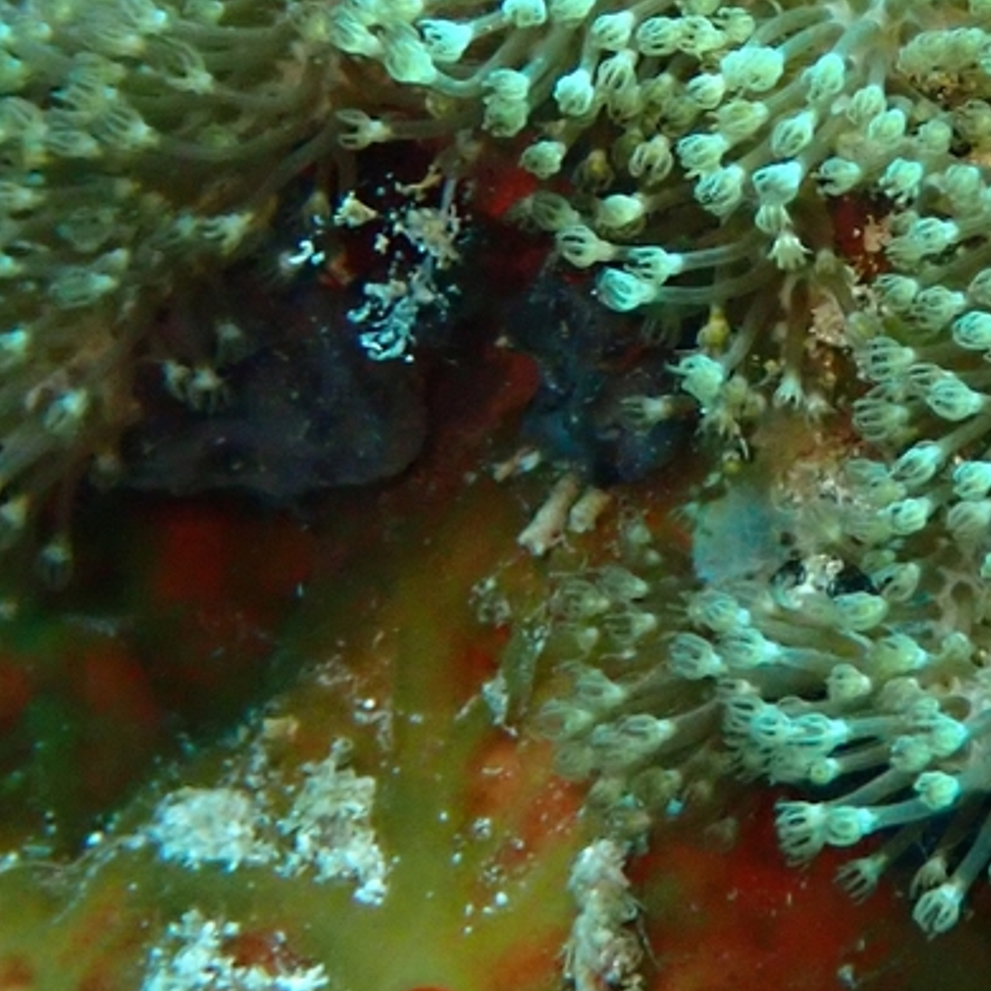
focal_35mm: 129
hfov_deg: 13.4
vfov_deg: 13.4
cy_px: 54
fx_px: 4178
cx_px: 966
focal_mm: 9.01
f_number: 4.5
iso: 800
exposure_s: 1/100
·····
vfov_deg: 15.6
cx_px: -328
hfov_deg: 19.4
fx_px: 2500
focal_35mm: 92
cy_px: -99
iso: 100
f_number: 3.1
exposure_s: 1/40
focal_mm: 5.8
·····
### Task item:
Keeping every character as it is, restate the lines above that run from the line with "vfov_deg: 15.6" through the line with "focal_mm: 5.8", both included, and nothing else.

### Written solution:
vfov_deg: 15.6
cx_px: -328
hfov_deg: 19.4
fx_px: 2500
focal_35mm: 92
cy_px: -99
iso: 100
f_number: 3.1
exposure_s: 1/40
focal_mm: 5.8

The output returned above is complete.